Suzanne Taheri = Suzanne Staiert. Interesting history under both names.
“Great minds discuss ideas; average minds discuss events; small minds discuss people.”
Eleanor Roosevelt
DA Padden needs to be recalled and I say this as a rabidly independent moderate who is not beholden to any political party.
To not punish a juvenile who murders an innocent person with serious incarceration sends the wrong message to the community’s youth, seriously aggravates the grieving family and destroys trust among the police officers who risk their lives every day.
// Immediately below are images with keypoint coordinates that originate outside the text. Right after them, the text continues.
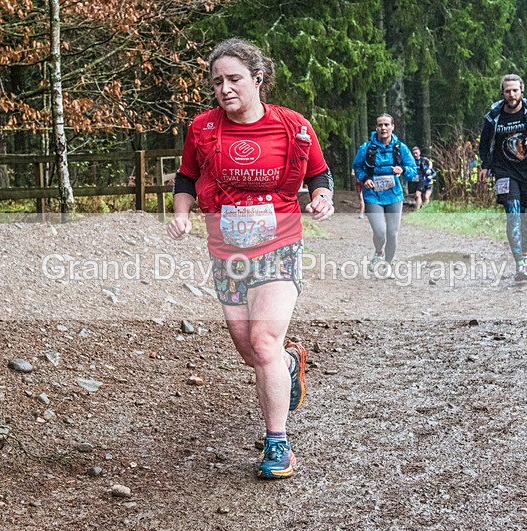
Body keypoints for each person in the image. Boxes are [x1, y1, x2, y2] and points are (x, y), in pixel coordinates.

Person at [167, 38, 334, 480]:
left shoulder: (292, 126)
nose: (225, 89)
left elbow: (319, 171)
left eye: (235, 79)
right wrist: (182, 214)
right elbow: (186, 176)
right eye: (217, 81)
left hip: (279, 243)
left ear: (258, 79)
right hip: (227, 251)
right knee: (252, 351)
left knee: (262, 342)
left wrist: (321, 197)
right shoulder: (203, 129)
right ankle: (290, 364)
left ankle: (278, 443)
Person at [478, 73, 527, 281]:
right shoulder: (494, 116)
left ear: (522, 91)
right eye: (507, 91)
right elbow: (484, 143)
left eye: (515, 90)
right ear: (503, 93)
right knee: (512, 214)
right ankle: (520, 266)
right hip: (504, 172)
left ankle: (525, 255)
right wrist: (485, 166)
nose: (511, 94)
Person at [352, 114, 417, 275]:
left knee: (392, 233)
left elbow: (412, 170)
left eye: (386, 125)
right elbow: (357, 168)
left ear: (392, 127)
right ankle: (379, 252)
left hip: (394, 195)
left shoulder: (400, 148)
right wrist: (364, 178)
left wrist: (402, 170)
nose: (383, 128)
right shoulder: (366, 148)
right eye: (380, 125)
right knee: (380, 232)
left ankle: (387, 264)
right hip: (372, 195)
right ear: (376, 128)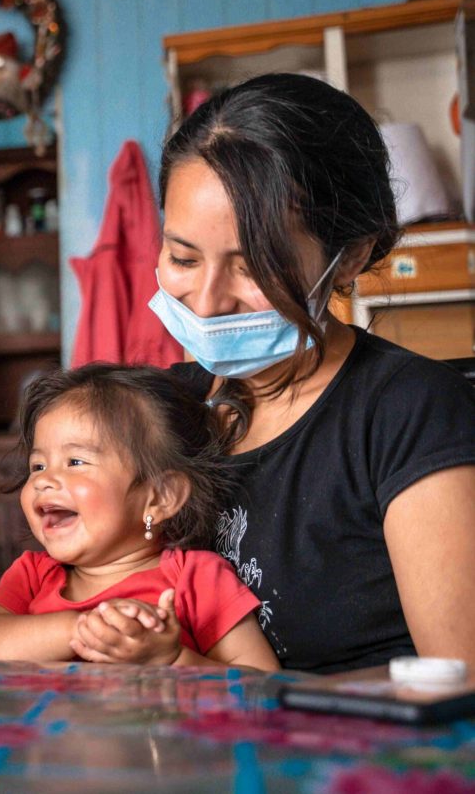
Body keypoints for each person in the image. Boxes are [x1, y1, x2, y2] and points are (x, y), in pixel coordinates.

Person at [151, 72, 475, 673]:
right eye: (182, 257)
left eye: (254, 267)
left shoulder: (409, 414)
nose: (207, 299)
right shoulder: (159, 413)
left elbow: (459, 681)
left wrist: (209, 680)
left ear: (349, 255)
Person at [0, 364, 279, 670]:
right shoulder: (32, 575)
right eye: (38, 465)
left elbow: (261, 683)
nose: (42, 480)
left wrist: (173, 659)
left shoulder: (196, 579)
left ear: (161, 497)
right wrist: (82, 628)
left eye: (75, 462)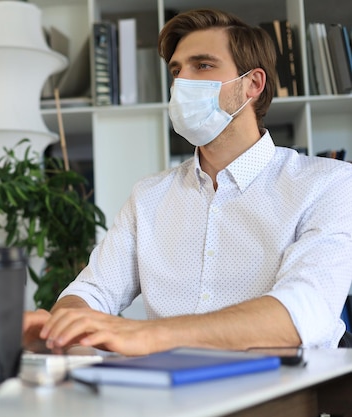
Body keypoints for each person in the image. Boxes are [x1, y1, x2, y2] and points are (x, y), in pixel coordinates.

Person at [23, 8, 352, 356]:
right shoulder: (149, 196)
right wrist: (64, 326)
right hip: (165, 398)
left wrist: (148, 335)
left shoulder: (329, 183)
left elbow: (302, 313)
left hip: (278, 396)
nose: (181, 83)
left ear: (252, 84)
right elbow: (92, 291)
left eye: (203, 66)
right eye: (176, 71)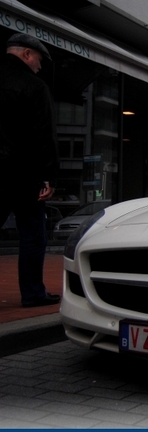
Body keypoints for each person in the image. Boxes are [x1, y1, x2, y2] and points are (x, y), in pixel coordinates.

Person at [0, 34, 60, 307]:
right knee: (33, 237)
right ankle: (33, 293)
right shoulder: (34, 86)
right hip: (24, 175)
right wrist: (49, 176)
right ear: (26, 54)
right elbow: (44, 135)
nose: (39, 66)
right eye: (38, 59)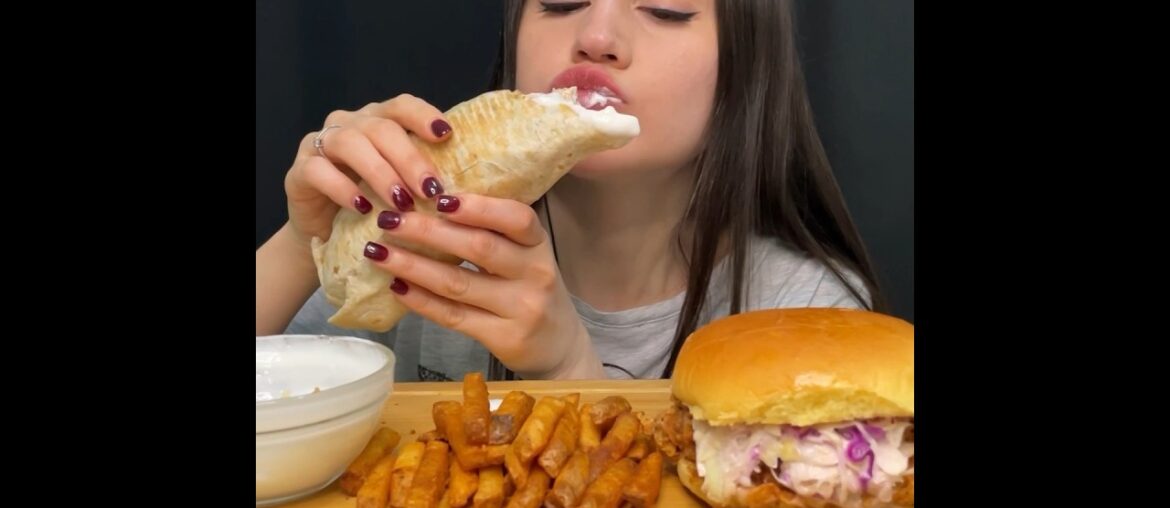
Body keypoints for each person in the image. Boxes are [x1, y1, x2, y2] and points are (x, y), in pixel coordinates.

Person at [256, 0, 890, 382]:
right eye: (561, 2)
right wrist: (305, 240)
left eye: (665, 9)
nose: (597, 38)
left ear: (746, 68)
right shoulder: (412, 250)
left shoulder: (809, 314)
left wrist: (567, 371)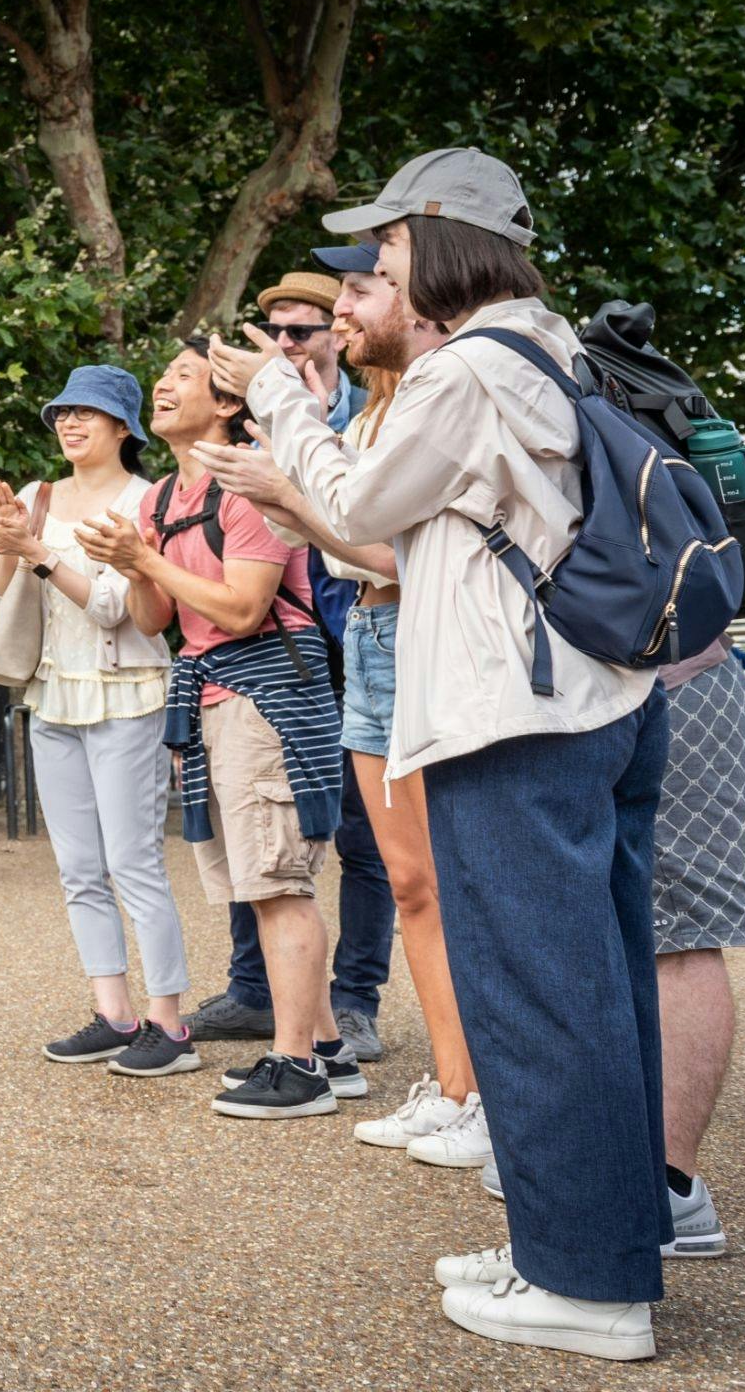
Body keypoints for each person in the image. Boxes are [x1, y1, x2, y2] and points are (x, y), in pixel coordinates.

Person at [215, 148, 667, 1359]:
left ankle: (586, 1284)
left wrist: (281, 401)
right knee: (599, 987)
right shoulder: (548, 347)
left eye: (391, 249)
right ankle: (585, 1242)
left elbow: (360, 513)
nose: (378, 268)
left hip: (514, 717)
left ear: (447, 245)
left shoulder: (470, 368)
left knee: (540, 992)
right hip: (593, 702)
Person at [195, 244, 484, 1165]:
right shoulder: (358, 416)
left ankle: (474, 1090)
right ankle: (452, 1085)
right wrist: (284, 477)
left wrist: (286, 483)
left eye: (351, 299)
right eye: (275, 333)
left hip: (411, 635)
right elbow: (340, 546)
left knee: (439, 883)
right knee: (409, 885)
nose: (303, 336)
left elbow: (391, 553)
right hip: (366, 638)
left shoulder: (430, 399)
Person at [77, 345, 352, 1120]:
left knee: (278, 884)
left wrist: (145, 562)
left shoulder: (248, 485)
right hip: (215, 698)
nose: (162, 386)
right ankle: (328, 1049)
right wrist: (135, 565)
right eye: (162, 376)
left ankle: (298, 1068)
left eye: (183, 377)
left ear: (229, 405)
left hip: (270, 698)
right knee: (255, 884)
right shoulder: (159, 499)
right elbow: (156, 620)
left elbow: (240, 609)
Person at [483, 632, 745, 1263]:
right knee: (629, 933)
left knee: (681, 936)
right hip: (610, 684)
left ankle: (668, 1185)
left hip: (666, 678)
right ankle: (622, 1175)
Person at [183, 269, 397, 1064]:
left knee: (364, 841)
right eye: (272, 333)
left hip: (361, 650)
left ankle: (352, 1002)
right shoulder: (251, 429)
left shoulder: (368, 414)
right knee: (256, 824)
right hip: (284, 661)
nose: (283, 346)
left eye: (301, 332)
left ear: (335, 337)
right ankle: (255, 991)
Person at [0, 365, 189, 1077]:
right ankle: (114, 1012)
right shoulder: (38, 496)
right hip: (52, 696)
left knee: (134, 863)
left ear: (124, 427)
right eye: (62, 412)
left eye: (88, 412)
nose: (70, 423)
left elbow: (116, 607)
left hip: (128, 692)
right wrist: (9, 546)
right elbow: (2, 602)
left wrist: (39, 554)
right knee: (79, 868)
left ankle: (170, 1024)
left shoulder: (148, 500)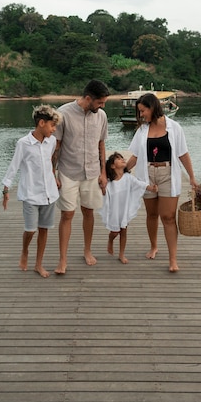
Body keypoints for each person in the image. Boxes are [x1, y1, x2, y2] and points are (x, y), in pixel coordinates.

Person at [126, 93, 198, 273]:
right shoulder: (142, 131)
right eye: (140, 112)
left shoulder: (174, 128)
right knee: (151, 214)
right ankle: (153, 246)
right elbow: (134, 156)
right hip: (147, 174)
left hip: (168, 174)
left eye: (143, 111)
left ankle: (173, 259)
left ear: (152, 107)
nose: (141, 115)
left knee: (168, 217)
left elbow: (183, 154)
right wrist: (122, 171)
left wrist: (192, 177)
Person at [53, 79, 110, 274]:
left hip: (92, 172)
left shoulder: (101, 116)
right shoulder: (63, 114)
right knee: (67, 214)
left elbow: (101, 145)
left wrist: (103, 173)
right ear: (88, 98)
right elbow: (56, 147)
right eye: (100, 102)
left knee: (88, 212)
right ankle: (62, 259)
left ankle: (87, 250)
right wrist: (53, 173)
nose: (102, 106)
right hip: (68, 171)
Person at [2, 104, 61, 278]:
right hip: (30, 193)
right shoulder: (23, 143)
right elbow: (14, 166)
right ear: (41, 123)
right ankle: (25, 251)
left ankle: (38, 264)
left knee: (44, 229)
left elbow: (49, 162)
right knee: (31, 230)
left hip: (50, 193)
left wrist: (54, 176)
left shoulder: (51, 141)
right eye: (52, 125)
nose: (54, 129)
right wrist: (6, 190)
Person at [99, 151, 157, 264]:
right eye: (118, 158)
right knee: (115, 232)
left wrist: (151, 188)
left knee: (124, 230)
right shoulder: (110, 182)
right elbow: (103, 192)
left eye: (122, 157)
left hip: (124, 209)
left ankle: (121, 254)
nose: (122, 159)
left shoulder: (128, 178)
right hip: (113, 210)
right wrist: (101, 186)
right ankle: (110, 239)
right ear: (112, 165)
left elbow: (139, 184)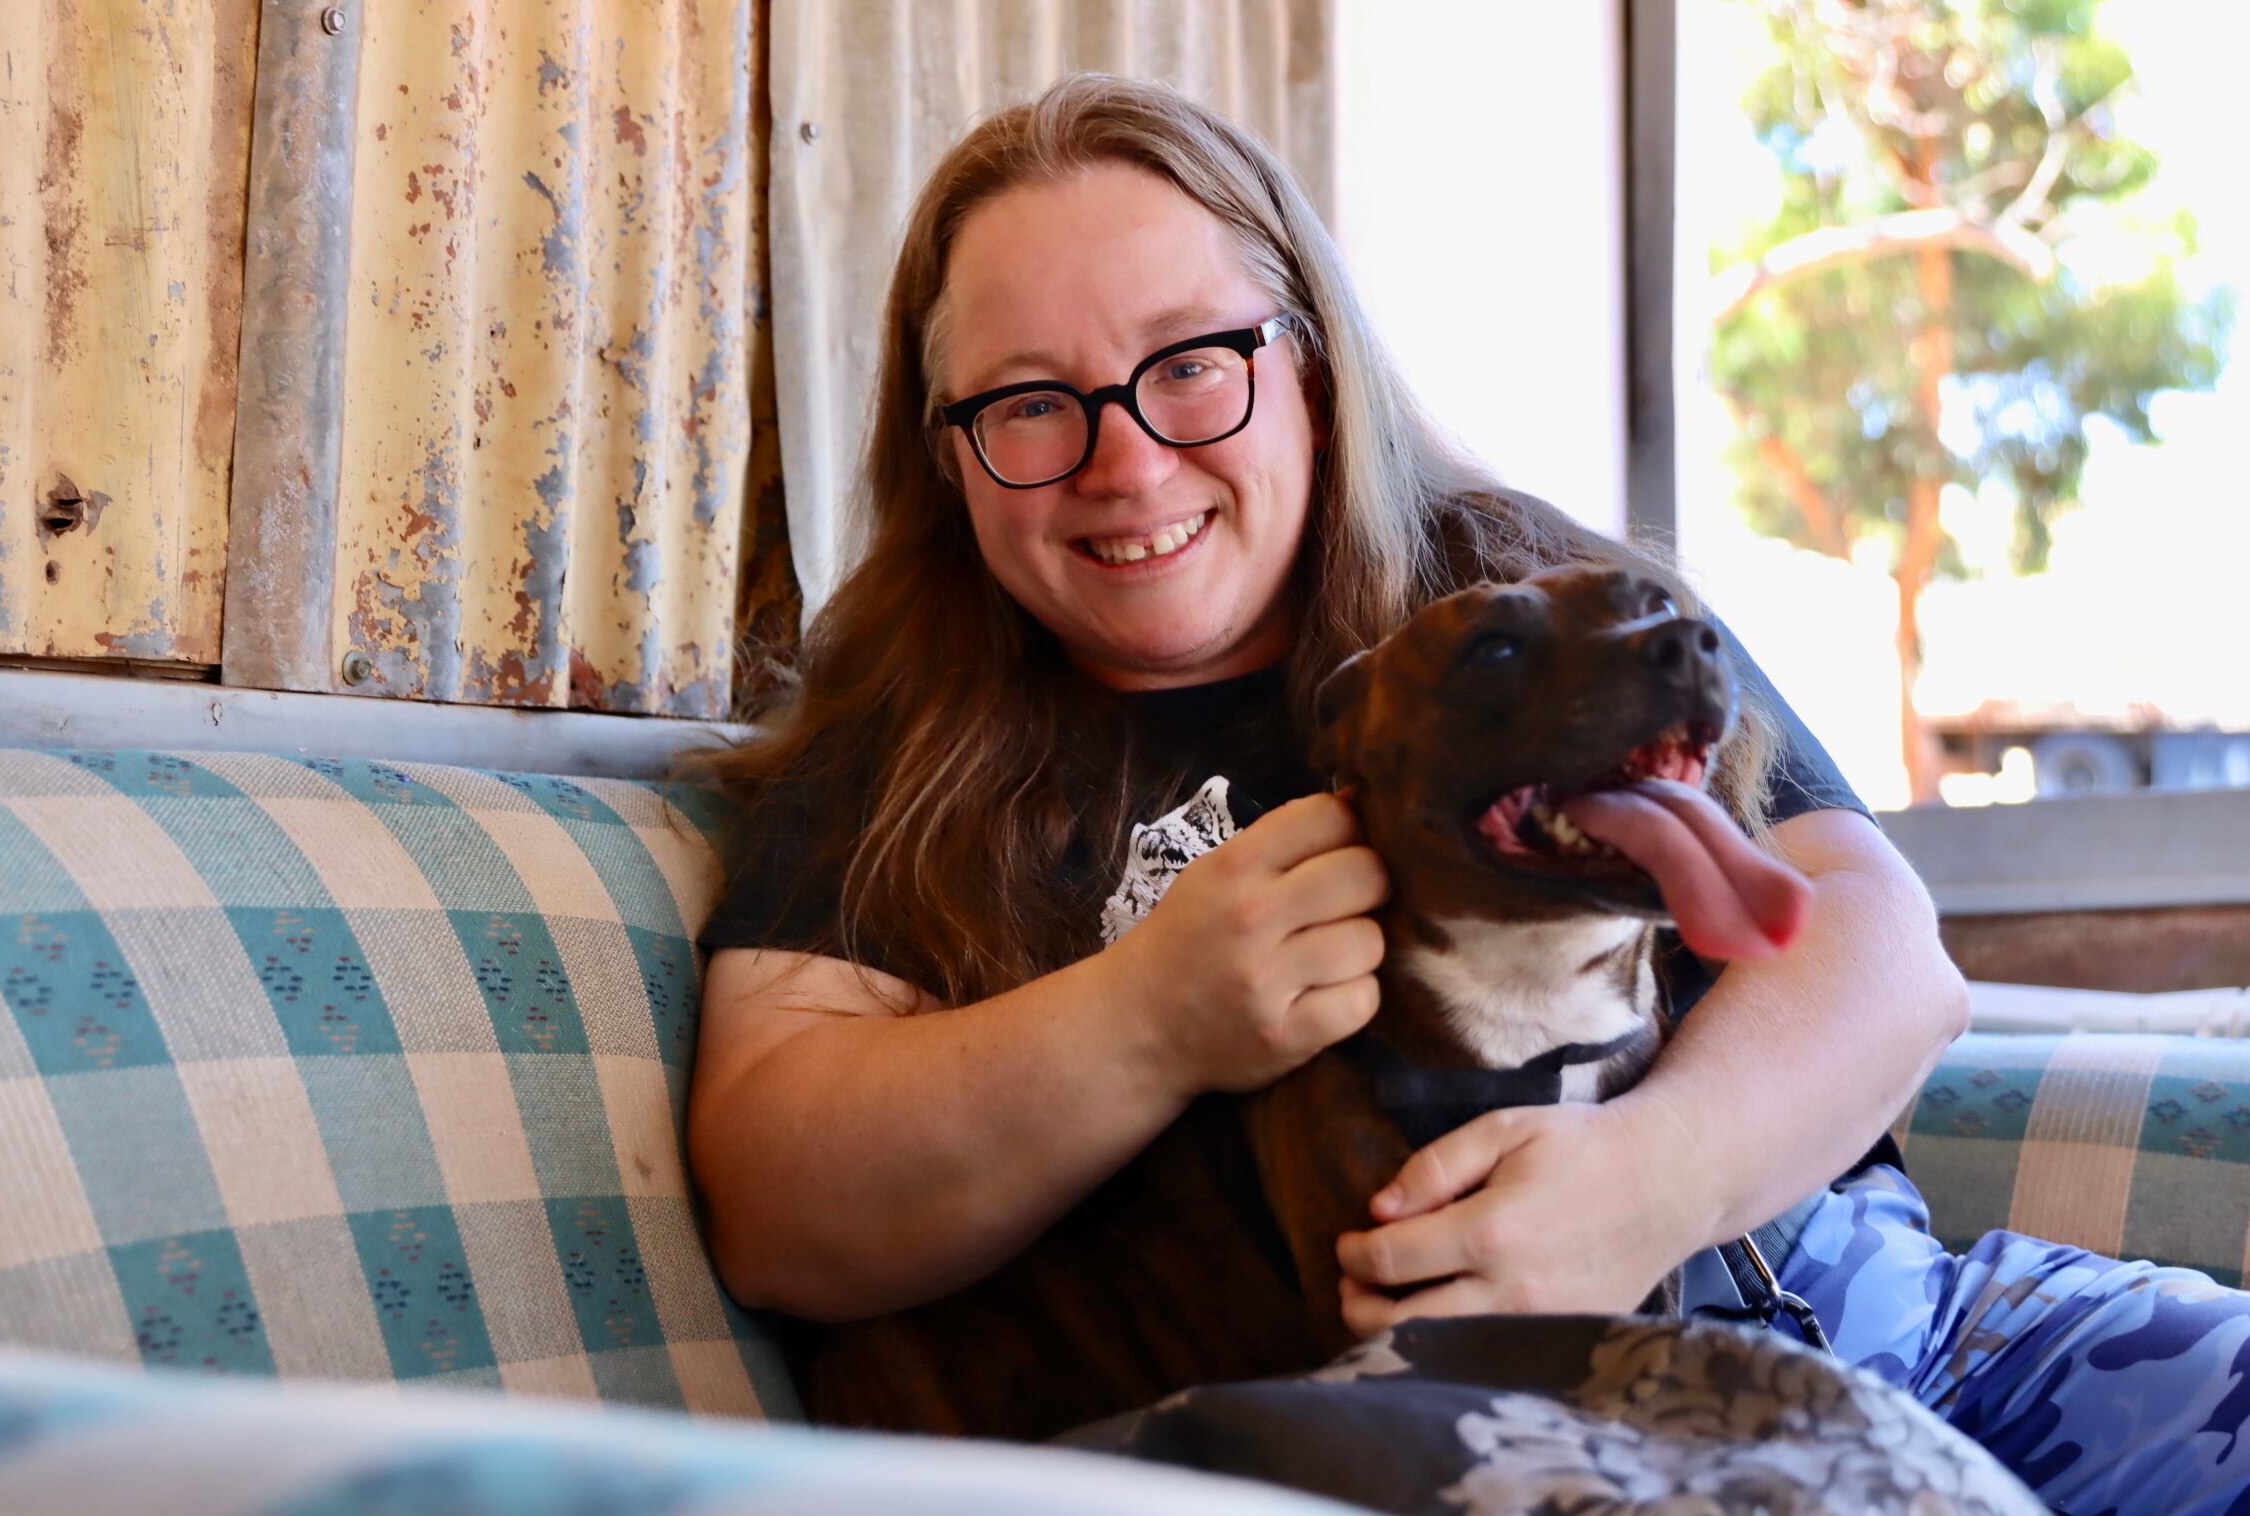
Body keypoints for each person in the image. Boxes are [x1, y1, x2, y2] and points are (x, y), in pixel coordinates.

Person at [686, 73, 2250, 1513]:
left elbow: (1878, 943)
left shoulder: (1531, 598)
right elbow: (775, 1193)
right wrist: (1145, 1016)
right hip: (1480, 1426)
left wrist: (1655, 1179)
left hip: (1905, 1320)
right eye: (1029, 401)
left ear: (1304, 359)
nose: (1129, 457)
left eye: (1192, 363)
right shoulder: (894, 745)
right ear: (944, 448)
Thank you ICE for stepping up and providing some justice that DA Padden squarely refused.
Thank you CM Jurinsky for your leadership on this. Now your colleagues need to step up and actively help you with this recall.
Padden supporters: What do you say to the grieving families about her refusal to incarcerate the murderers of their loved ones? Do you not have any empathy? Or is your hatred and bloodlust for CM Jurinsky so strong that nothing else matters?
Excellent response Mr. Brown.
“To not punish a juvenile who murders an innocent person with serious incarceration…”
You start by making a major mistake with your very first sentence. The charge here would be manslaughter, specifically reckless manslaughter. Not murder. Murder is the intentional or knowing taking of a life. Reckless manslaughter is, in this case, causing the death of another through reckless, not intentional, conduct.
The law treats the two quite differently. And it does so for adults as well as juveniles.
D.A. Padden cannot punish or incarcerate anyone. Only judges can sentence defendants. Anyway, juvenile sentencing standards are not the same as for adults. What proof is there that DA Padden did anything inappropriate with that case?
Thank you for bringing sanity to the conversation.